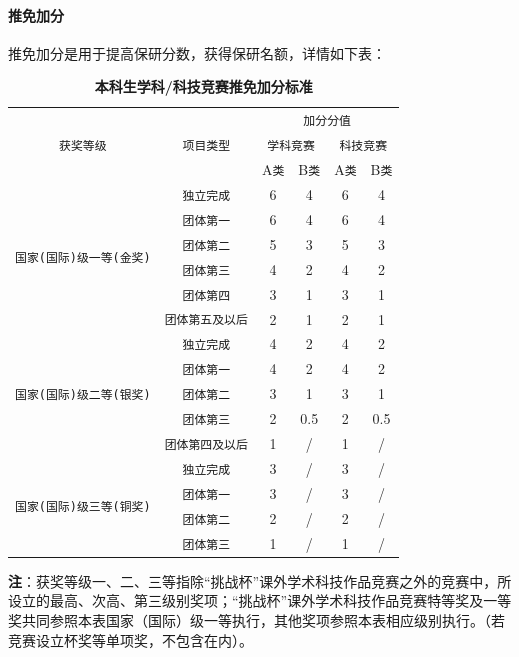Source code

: \documentclass[
decoration,  %
]{qyxf-book}
\begin{document}
\paragraph{推免加分}
推免加分是用于提高保研分数，获得保研名额，详情如下表：
\begin{table}[H]
	\centering
	\caption{\textbf{本科生学科/科技竞赛推免加分标准}}
	\begin{tabular}{|c|c|c|c|c|c|}
		\hline
		\multirow{3}{*}{\texttt{获奖等级}}&\multirow{3}{*}{\texttt{项目类型}}&\multicolumn{4}{|c|}{\texttt{加分分值}}\\
		\cline{3-6}
		&&\multicolumn{2}{|c|}{\texttt{学科竞赛}}&\multicolumn{2}{|c|}{\texttt{科技竞赛}}\\
		\cline{3-6}
		&&A\texttt{类}&B\texttt{类}&A\texttt{类}&B\texttt{类}\\
		\hline
		\multirow{6}{*}{\texttt{国家(国际)级一等(金奖)}}&\texttt{独立完成}&6&4&6&4\\
		\cline{2-6}
		&\texttt{团体第一}&6&4&6&4\\
		\cline{2-6}
		&\texttt{团体第二}&5&3&5&3\\
		\cline{2-6}
		&\texttt{团体第三}&4&2&4&2\\
		\cline{2-6}
		&\texttt{团体第四}&3&1&3&1\\
		\cline{2-6}
		&\texttt{团体第五及以后}&2&1&2&1\\
		\hline
		\multirow{5}{*}{\texttt{国家(国际)级二等(银奖)}}&\texttt{独立完成}&4&2&4&2\\
		\cline{2-6}
		&\texttt{团体第一}&4&2&4&2\\
		\cline{2-6}
		&\texttt{团体第二}&3&1&3&1\\
		\cline{2-6}
		&\texttt{团体第三}&2&0.5&2&0.5\\
		\cline{2-6}
		&\texttt{团体第四及以后}&1&/&1&/\\
		\hline
		\multirow{4}{*}{\texttt{国家(国际)级三等(铜奖)}}&\texttt{独立完成}&3&/&3&/\\
		\cline{2-6}
		&\texttt{团体第一}&3&/&3&/\\
		\cline{2-6}
		&\texttt{团体第二}&2&/&2&/\\
		\cline{2-6}
		&\texttt{团体第三}&1&/&1&/\\
		\hline
	\end{tabular}
\end{table}
\textbf{注}：获奖等级一、二、三等指除“挑战杯”课外学术科技作品竞赛之外的竞赛中，所设立的最高、次高、第三级别奖项；“挑战杯”课外学术科技作品竞赛特等奖及一等奖共同参照本表国家（国际）级一等执行，其他奖项参照本表相应级别执行。（若竞赛设立杯奖等单项奖，不包含在内）。
\end{document}
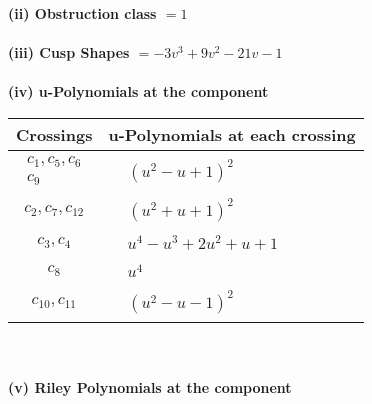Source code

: \documentclass[1p]{elsarticle_modified}
\theoremstyle{definition}
\begin{document}
\flushleft \textbf{(ii) Obstruction class $= 1$}\\~\\
\flushleft \textbf{(iii) Cusp Shapes $= -3 v^3+9 v^2-21 v-1$}\\~\\
\newpage\renewcommand{\arraystretch}{1}
\flushleft \textbf{(iv) u-Polynomials at the component}\newline \\
\begin{tabular}{m{50pt}|m{274pt}}
Crossings & \hspace{64pt}u-Polynomials at each crossing \\
\hline $$\begin{aligned}c_{1},c_{5},c_{6}\\c_{9}\end{aligned}$$&$\begin{aligned}
&(u^2- u+1)^2
\end{aligned}$\\
\hline $$\begin{aligned}c_{2},c_{7},c_{12}\end{aligned}$$&$\begin{aligned}
&(u^2+u+1)^2
\end{aligned}$\\
\hline $$\begin{aligned}c_{3},c_{4}\end{aligned}$$&$\begin{aligned}
&u^4- u^3+2 u^2+u+1
\end{aligned}$\\
\hline $$\begin{aligned}c_{8}\end{aligned}$$&$\begin{aligned}
&u^4
\end{aligned}$\\
\hline $$\begin{aligned}c_{10},c_{11}\end{aligned}$$&$\begin{aligned}
&(u^2- u-1)^2
\end{aligned}$\\
\hline
\end{tabular}\\~\\
\newpage\renewcommand{\arraystretch}{1}
\flushleft \textbf{(v) Riley Polynomials at the component}\newline \\
\end{document}
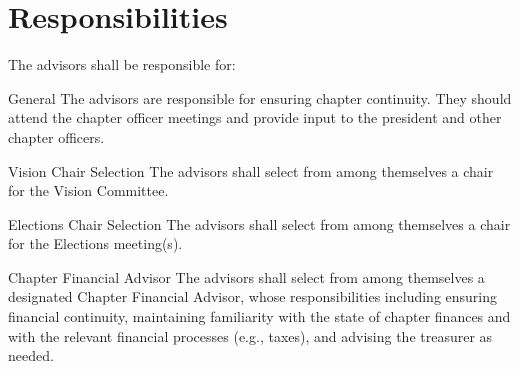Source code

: \section{Responsibilities}
The advisors shall be responsible for:

\begin{enumsubsection}
\item{General} The advisors are responsible for ensuring chapter continuity. They should attend the chapter officer meetings and provide input to the president and other chapter officers.

\item{Vision Chair Selection} The advisors shall select from among themselves a chair for the Vision Committee.\label{sec:visionChair}

\item{Elections Chair Selection} The advisors shall select from among themselves a chair for the Elections meeting(s).

\item{Chapter Financial Advisor} The advisors shall select from among themselves a designated Chapter Financial Advisor, whose responsibilities including ensuring financial continuity, maintaining familiarity with the state of chapter finances and with the relevant financial processes (e.g., taxes), and advising the treasurer as needed.

\end{enumsubsection}
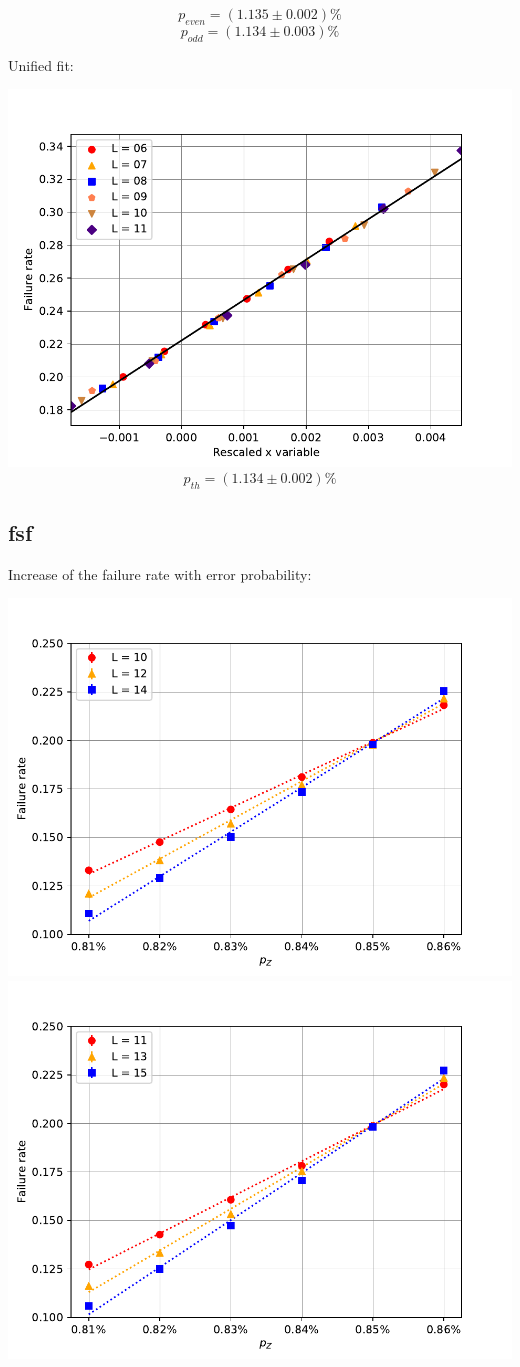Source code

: \documentclass[pra]{revtex4-1}
\begin{document}
\[  p_{even} = (1.135 \pm 0.002)\% \]
\[  p_{odd} = (1.134 \pm 0.003)\% \]
\clearpage 

Unified fit: \begin{center} 

\includegraphics[width=.9\textwidth]{../graphs-paper2/ete-dephasing-rescaled.pdf}
\[  p_{th} = (1.134 \pm 0.002)\% \] \end{center}
\clearpage 

\subsection*{fsf}
\noindent Increase of the failure rate with error probability: 
  
\includegraphics[width=.49\textwidth]{../graphs-paper2/fsf-dephasing-even.pdf}
\includegraphics[width=.49\textwidth]{../graphs-paper2/fsf-dephasing-odd.pdf}
\end{document}
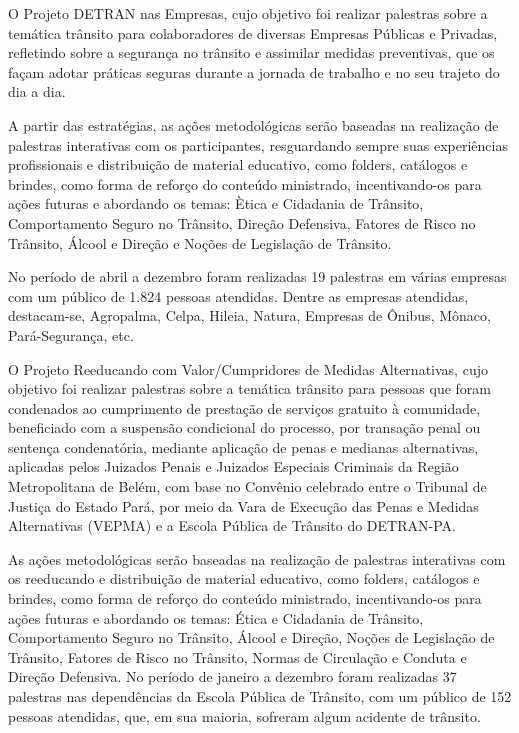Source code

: \documentclass[a4paper]{article}
\begin{document}
O Projeto DETRAN nas Empresas, cujo objetivo foi realizar palestras sobre a temática trânsito para colaboradores de diversas Empresas Públicas e Privadas, refletindo sobre a segurança no trânsito e assimilar medidas preventivas, que os façam adotar práticas seguras durante a jornada de trabalho e no seu trajeto do dia a dia.\vskip0.3cm


A partir das estratégias, as ações metodológicas serão baseadas na realização de palestras interativas com os participantes, resguardando sempre suas experiências profissionais e distribuição de material educativo, como folders, catálogos e brindes, como forma de reforço do conteúdo ministrado, incentivando-os para ações futuras e abordando os temas: Ètica e Cidadania de Trânsito, Comportamento Seguro no Trânsito, Direção Defensiva, Fatores de Risco no Trânsito, Álcool e Direção e Noções de Legislação de Trânsito.
\vskip0.3cm
  
No período de abril a dezembro foram realizadas 19 palestras em várias empresas com um público de 1.824 pessoas atendidas. Dentre as empresas atendidas, destacam-se, Agropalma, Celpa, Hileia, Natura, Empresas de Ônibus, Mônaco, Pará-Segurança, etc. 
\vskip0.3cm

O Projeto Reeducando com Valor/Cumpridores de Medidas Alternativas, cujo objetivo foi realizar palestras sobre a temática trânsito para pessoas que foram condenados ao cumprimento de prestação de serviços gratuito à comunidade, beneficiado com a suspensão condicional do processo, por transação penal ou sentença condenatória, mediante aplicação de penas e medianas alternativas, aplicadas pelos Juizados Penais e Juizados Especiais Criminais da Região Metropolitana de Belém, com base no Convênio celebrado entre o Tribunal de Justiça do Estado Pará, por meio da Vara de Execução das Penas e Medidas Alternativas (VEPMA) e a Escola Pública de Trânsito do DETRAN-PA. 
\vskip0.3cm

As ações metodológicas serão baseadas na realização de palestras interativas com os reeducando e distribuição de material educativo, como folders, catálogos e brindes, como forma de reforço do conteúdo ministrado, incentivando-os para ações futuras e abordando os temas: Ética e Cidadania de Trânsito, Comportamento Seguro no Trânsito, Álcool e Direção, Noções de Legislação de Trânsito, Fatores de Risco no Trânsito, Normas de Circulação e Conduta e Direção Defensiva. No período de janeiro a dezembro foram realizadas 37 palestras nas dependências da Escola Pública de Trânsito, com um público de 152 pessoas atendidas, que, em sua maioria, sofreram algum acidente de trânsito.
\vskip0.3cm
\end{document}
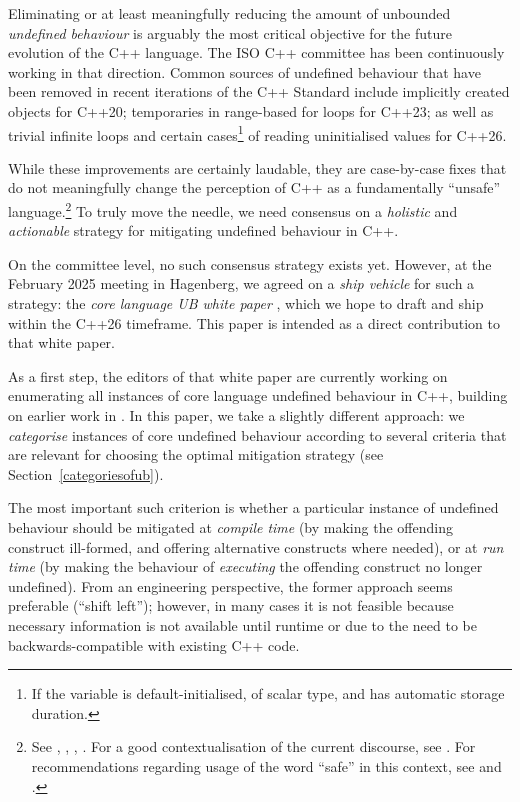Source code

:Eliminating or at least meaningfully reducing the amount of unbounded \emph{undefined behaviour} is arguably the most critical objective for the future evolution of the C++ language. The ISO C++ committee has been continuously working in that direction. Common sources of undefined behaviour that have been removed in recent iterations of the C++ Standard include implicitly created objects \cite{P0593R6} for C++20; temporaries in range-based for loops \cite{P2012R2} for C++23; as well as trivial infinite loops \cite{P2809R3} and certain cases\footnote{If the variable is default-initialised, of scalar type, and has automatic storage duration.} of reading uninitialised values \cite{P2795R5} for C++26.

While these improvements are certainly laudable, they are case-by-case fixes that do not meaningfully change the perception of C++ as a fundamentally ``unsafe'' language.\footnote{See \cite{NSA2022}, \cite{CR2023}, \cite{CISA2023}, \cite{ONCD2024}. For a good contextualisation of the current discourse, see \cite{Sutter2024}. For recommendations regarding usage of the word ``safe'' in this context, see \cite{P3500R1} and \cite{P3578R0}.} To truly move the needle, we need consensus on a \emph{holistic} and \emph{actionable} strategy for mitigating undefined behaviour in C++.

On the committee level, no such consensus strategy exists yet. However, at the February 2025 meeting in Hagenberg, we agreed on a \emph{ship vehicle} for such a strategy: the \emph{core language UB white paper} \cite{P3656R0}, which we hope to draft and ship within the C++26 timeframe. This paper is intended as a direct contribution to that white paper.

As a first step, the editors of that white paper are currently working on enumerating all instances of core language undefined behaviour in C++, building on earlier work in \cite{P1705R1}. In this paper, we take a slightly different approach: we \emph{categorise} instances of core undefined behaviour according to several criteria that are relevant for choosing the optimal mitigation strategy (see Section~\ref{categoriesofub}).

The most important such criterion is whether a particular instance of undefined behaviour should be mitigated at \emph{compile time} (by making the offending construct ill-formed, and offering alternative constructs where needed), or at \emph{run time} (by making the behaviour of \emph{executing} the offending construct no longer undefined). From an engineering perspective, the former approach seems preferable (``shift left''); however, in many cases it is not feasible because necessary information is not available until runtime or due to the need to be backwards-compatible with existing C++ code.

WHAT IS NEEDED -
Every line above carrying the word "that" needs to be shown.

EXERCISE SOLUTION -
:Eliminating or at least meaningfully reducing the amount of unbounded \emph{undefined behaviour} is arguably the most critical objective for the future evolution of the C++ language. The ISO C++ committee has been continuously working in that direction. Common sources of undefined behaviour that have been removed in recent iterations of the C++ Standard include implicitly created objects \cite{P0593R6} for C++20; temporaries in range-based for loops \cite{P2012R2} for C++23; as well as trivial infinite loops \cite{P2809R3} and certain cases\footnote{If the variable is default-initialised, of scalar type, and has automatic storage duration.} of reading uninitialised values \cite{P2795R5} for C++26.
While these improvements are certainly laudable, they are case-by-case fixes that do not meaningfully change the perception of C++ as a fundamentally ``unsafe'' language.\footnote{See \cite{NSA2022}, \cite{CR2023}, \cite{CISA2023}, \cite{ONCD2024}. For a good contextualisation of the current discourse, see \cite{Sutter2024}. For recommendations regarding usage of the word ``safe'' in this context, see \cite{P3500R1} and \cite{P3578R0}.} To truly move the needle, we need consensus on a \emph{holistic} and \emph{actionable} strategy for mitigating undefined behaviour in C++.
On the committee level, no such consensus strategy exists yet. However, at the February 2025 meeting in Hagenberg, we agreed on a \emph{ship vehicle} for such a strategy: the \emph{core language UB white paper} \cite{P3656R0}, which we hope to draft and ship within the C++26 timeframe. This paper is intended as a direct contribution to that white paper.
As a first step, the editors of that white paper are currently working on enumerating all instances of core language undefined behaviour in C++, building on earlier work in \cite{P1705R1}. In this paper, we take a slightly different approach: we \emph{categorise} instances of core undefined behaviour according to several criteria that are relevant for choosing the optimal mitigation strategy (see Section~\ref{categoriesofub}).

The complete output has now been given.